WITH A BACHELOR’S degree already, Scafidi decided to go back to school. American poet and college professor Norman Dubie is the reason Scafidi attended Arizona State University.

“From him, I learned how to trust my imagination,” Scafidi said. “It’s OK to write poorly in order to write well.”

Scafidi said he learned how to take risks and wrote about things he never before wrote about. The imagination, Scafidi said, helps make sense of the world, working through association to put together a context. “We make stories out of our own lives,” he said.

After graduating from Loudoun Valley in 1985, Scafidi earned his bachelor’s in 1991 from the Virginia Commonwealth University in Richmond. He received his master’s of fine arts in 1994 from Arizona State University.

His first book he named after one of the poems, “The Sublime.” The last line alludes to love being like a hammer. Love has violence to it and can be shocking like a hammer blow. Yet, a hammer is an ordinary thing, the same with poetry.

“But it’s something that has power, a powerful tool,” Scafidi said.

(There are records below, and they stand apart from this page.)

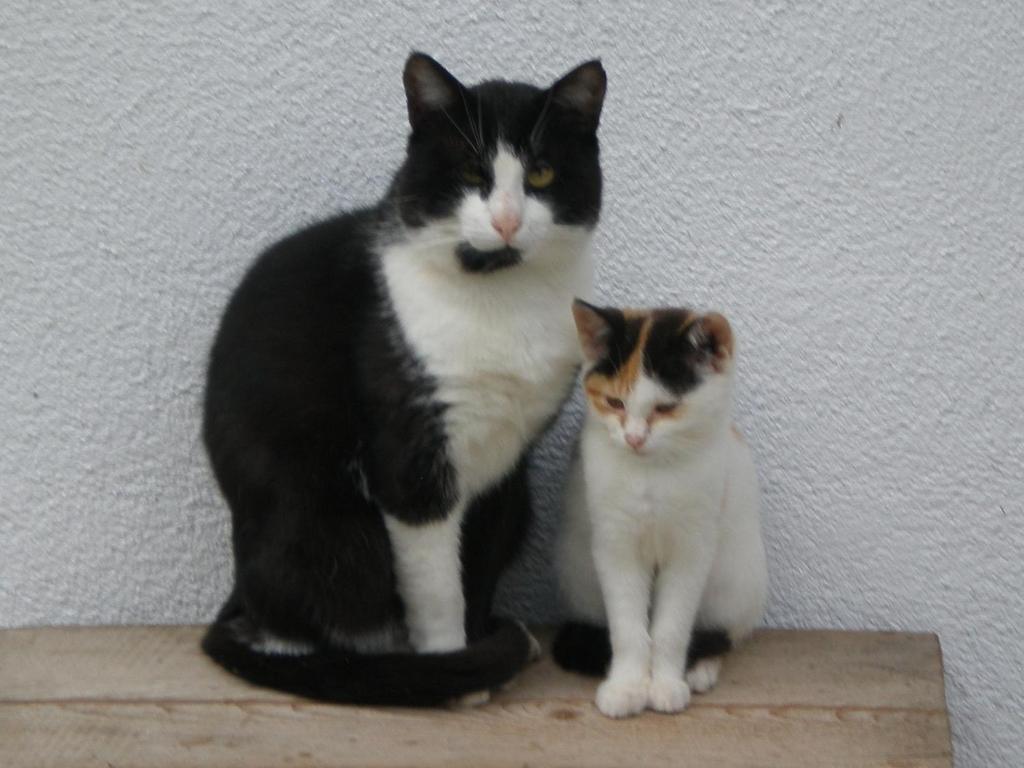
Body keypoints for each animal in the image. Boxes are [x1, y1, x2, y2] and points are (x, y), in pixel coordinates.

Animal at [201, 52, 606, 704]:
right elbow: (437, 585)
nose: (507, 219)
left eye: (542, 173)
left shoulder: (504, 466)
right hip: (325, 532)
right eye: (470, 170)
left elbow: (477, 563)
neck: (503, 294)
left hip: (522, 500)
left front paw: (477, 650)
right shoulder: (409, 456)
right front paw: (450, 671)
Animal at [557, 303, 765, 720]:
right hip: (578, 572)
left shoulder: (693, 546)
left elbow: (671, 627)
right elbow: (627, 626)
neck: (652, 473)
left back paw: (700, 669)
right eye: (615, 403)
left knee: (726, 633)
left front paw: (666, 684)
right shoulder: (614, 543)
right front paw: (626, 686)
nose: (634, 438)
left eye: (666, 408)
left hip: (736, 578)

The Louisiana State University Press, the publisher of Scafidi’s book, nominated the poetry collection for the Pulitzer Prize. The Pulitzer Prize committee will announce three finalists and a winner in the spring.

Scafidi said the award is usually given for a lifetime of achievement.

“Usually, it’s given to older poets. Still, young poets like me get nominated,” Scafidi said. “It’s an honor, but you don’t write poetry for prizes, awards or prestige. The literary life in America is capricious. You write because you love it.”

Scafidi’s book is available at bookstores nationwide.